—Empezaré por el principio, amigos míos. Me situaré en el avión Prometheus el día del fatídico viaje París-Croydon. Les expondré las impresiones que recibí aquel día y las ideas que me sugirieron, pasando luego a explicarles si se confirmaron o no en virtud de futuras observaciones.
»Poco antes de llegar a Croydon, el camarero se acercó al doctor Bryant, y este le siguió para examinar el cadáver. Yo les acompañé, presintiendo que tal vez aquello pudiera interesarme personalmente. Quizá tenga yo un punto de vista excesivamente profesional, cuando se trata de asesinatos. Esos casos los divido en dos clases: los que me interesan y los que no. Y aunque estos últimos son infinitamente más numerosos, siempre que me hallo ante la víctima de un crimen me siento como un perro olfateando el aire.

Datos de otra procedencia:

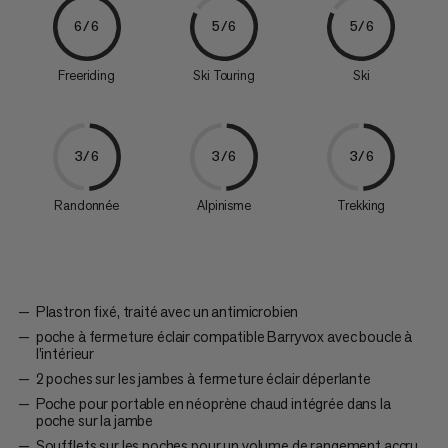
6/6
5/6
5/6
Freeriding
Ski Touring
Ski
3/6
3/6
3/6
Randonnée
Alpinisme
Trekking
Plastron fixé, traité avec un antimicrobien
poche à fermeture éclair compatible Barryvox avec boucle à
l’intérieur
2 poches sur les jambes à fermeture éclair déperlante
Poche pour portable en néoprène chaud intégrée dans la
poche sur la jambe
Soufflets sur les poches pour un volume de rangement accru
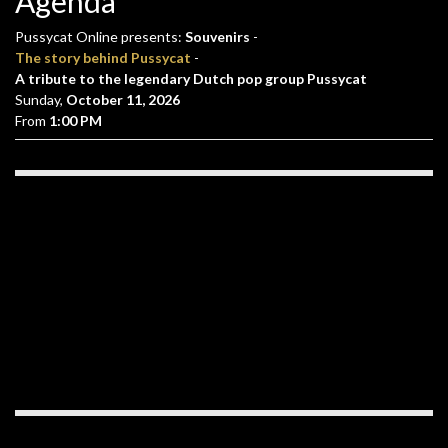
Agenda
Pussycat Online presents:
Souvenirs
-
The story behind Pussycat
-
A tribute to the legendary Dutch pop group Pussycat
Sunday,
October 11, 2026
From
1:00 PM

»El doctor Bryant /confirm/ió el temor del camarero respecto a la defunción de la viajera. Claro que, respecto a la causa de la muerte, no podía emitir su juicio sin examinar atentamente el cadáver. Y entonces fue cuando monsieur Jean Dupont sugirió que la muerte pudo producirse por un shock causado por la picadura de una avispa y, en apoyo de su hipótesis, nos mostró el insecto que acababa de matar.
»Era una conjetura que, por no carecer de fundamento, parecía muy aceptable. Podía verse la señal en el cuello de la difunta, señal muy semejante a la que deja el aguijón de una avispa y, además, estaba el hecho innegable de la presencia del insecto en el avión.
»Pero yo tuve la fortuna de descubrir en el suelo lo que a primera vista hubiera podido tomarse por otra avispa muerta, pero que en realidad era un dardo con un copito de seda amarilla y negra.
»Fue entonces cuando se acercó el señor Clancy y afirmó que aquello era un dardo como los que algunas tribus lanzan con cerbatana. Luego, como ustedes ya saben, se descubrió este artilugio.
»Cuando llegamos a Croydon, las ideas bullían en mi cerebro. Una vez que me vi en tierra, mi cerebro empezó a funcionar con su acostumbrada claridad.
—Siga, monsieur Poirot —sonrió Japp—. Prescinda de cualquier falsa modestia.
Poirot reanudó su discurso tras dirigirle una mirada.
—Una idea predominaba en mi cabeza (como a todos los demás), y era la audacia de un crimen cometido de aquel modo, y el hecho sorprendente de que nadie lo hubiera advertido.
»Otros dos puntos me interesaban además. Uno era la oportuna presencia de la avispa. El otro, el hallazgo de la cerbatana. Como tuve ocasión de hacer observar a mi amigo Japp, ¿por qué diablos no se desprendió de ella el asesino arrojándola por el hueco de la ventilación? El dardo por sí solo hubiera sido difícil de identificar, pero una cerbatana, que además conservaba aún vestigios de su etiqueta, ya era otra cosa.
»¿Cuál era la explicación? Obviamente que el asesino deseaba que se encontrase la cerbatana.
»Pero ¿por qué? Solo hay una respuesta lógica. Si se encontraba un dardo envenenado y una cerbatana, se supondría que el asesinato había sido cometido con un dardo disparado con ese chisme. Por consiguiente, el crimen no se había cometido de aquel modo.
»Por otra parte, como había de demostrar el análisis, la muerte la causó el veneno del dardo. Esto abrió mis ojos y me dio que pensar. ¿Cuál era la manera más segura de clavar un dardo en la yugular? Y la respuesta no ofrece dudas: con la mano
»Inmediatamente se vio la necesidad de que se encontrara la cerbatana. Ésta sugería inevitablemente la idea de distancia. Si mis deducciones no eran erróneas, la persona que mató a Giselle se le acercó muy decidida y se inclinó sobre ella para matarla.